Indian organisation Prince – Promoters, Researchers and Innovators in New and Clean Energy – is offering training workshops on residential and institutional solar cooking to new entrepreneurs who manufacture or trade solar cooking systems. PRINCE has already conducted more than twelve workshops, and according to the organisation, more than 60% of the solar dish cooker manufacturers and suppliers registered with the Indian Ministry of New and Renewable Energy (MNRE) have benefitted from PRINCE’s training courses. The photo shows Professor Ajay Chandak, founder of PRINCE and Board Member of the International Solar Energy Society (ISES), demonstrating an improved cooker model during a workshop in February 2015.

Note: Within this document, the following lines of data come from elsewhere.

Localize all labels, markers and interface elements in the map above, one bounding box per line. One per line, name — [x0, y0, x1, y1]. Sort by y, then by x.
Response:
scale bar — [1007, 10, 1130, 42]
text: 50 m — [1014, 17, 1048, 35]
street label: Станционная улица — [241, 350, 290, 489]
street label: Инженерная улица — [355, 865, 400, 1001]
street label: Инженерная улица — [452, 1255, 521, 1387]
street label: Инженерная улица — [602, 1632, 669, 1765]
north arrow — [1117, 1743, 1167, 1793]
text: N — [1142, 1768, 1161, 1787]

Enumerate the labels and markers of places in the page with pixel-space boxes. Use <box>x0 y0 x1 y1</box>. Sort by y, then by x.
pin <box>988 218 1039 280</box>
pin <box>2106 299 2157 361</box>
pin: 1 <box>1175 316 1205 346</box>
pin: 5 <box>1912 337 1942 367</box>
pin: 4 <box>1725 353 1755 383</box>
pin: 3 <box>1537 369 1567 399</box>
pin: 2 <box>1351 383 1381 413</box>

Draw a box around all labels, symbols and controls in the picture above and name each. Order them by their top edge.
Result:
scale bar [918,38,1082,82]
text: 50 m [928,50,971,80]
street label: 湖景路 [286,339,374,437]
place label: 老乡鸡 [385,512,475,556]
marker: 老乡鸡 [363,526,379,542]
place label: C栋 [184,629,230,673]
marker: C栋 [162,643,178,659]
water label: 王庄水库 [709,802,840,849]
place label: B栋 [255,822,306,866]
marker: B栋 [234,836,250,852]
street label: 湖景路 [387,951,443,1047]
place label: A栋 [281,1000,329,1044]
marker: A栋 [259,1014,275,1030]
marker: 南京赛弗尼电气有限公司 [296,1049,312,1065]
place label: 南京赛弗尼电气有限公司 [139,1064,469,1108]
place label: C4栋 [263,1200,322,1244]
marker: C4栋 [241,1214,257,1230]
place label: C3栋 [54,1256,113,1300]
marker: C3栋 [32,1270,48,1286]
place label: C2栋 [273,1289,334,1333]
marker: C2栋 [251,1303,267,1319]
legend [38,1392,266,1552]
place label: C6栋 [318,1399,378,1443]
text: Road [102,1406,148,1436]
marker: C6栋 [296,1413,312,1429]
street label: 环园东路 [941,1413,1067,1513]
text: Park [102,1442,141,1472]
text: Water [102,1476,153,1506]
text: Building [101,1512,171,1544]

“We realised that the best way to promote renewables is to develop entrepreneurs who will earn their bread and butter through green business opportunities,” Chandak, who founded PRINCE in 2000, explains. “We launched the training programme in 2012 on behalf of the MNRE, which felt that there were too many issues with the installation and commissioning, as well as the operation and maintenance of Scheffler-type concentrators.” The MNRE authorised PRINCE to provide training to new entrepreneurs and their staff from all across India. The workshops are partly paid for by participation fees and partly by public money.
Solar cookers for border security forces in desert regions
The most recent training session concluded in February 2015 saw the record number of 56 participants arriving from all corners of the country. The session provided field demonstrations of various solar thermal cooking models developed for domestic and community use. Ankit Ramoliya, an engineer and a first-generation entrepreneur from Surat in Gujarat state, thought the workshop to be a good forum for meeting like-minded people. “The training session offered me great networking opportunities, which was the biggest takeaway,” Ramoliya said, satisfied.
The workshop introduced an improved solar cooker with 4 m2 of aperture area (see the photo above). It is suitable for midday meals in schools and for border security forces in desert regions. Chandak said he had modified the design so as to precisely focus the solar rays on the pot at all times, and he claimed that his system offered better efficiency than a Scheffler cooker. In addition, the new models have chamfered edges, which gusty winds cannot deform.
India has over 1.2 million rural schools at which lunch needs cooking, and PRINCE plans to focus its training sessions on exploring entrepreneurial opportunities, so that solar thermal can supply part of the required cooking energy. Similarly, it would like to train the defence personnel posted at national borders in maintaining solar cooking systems.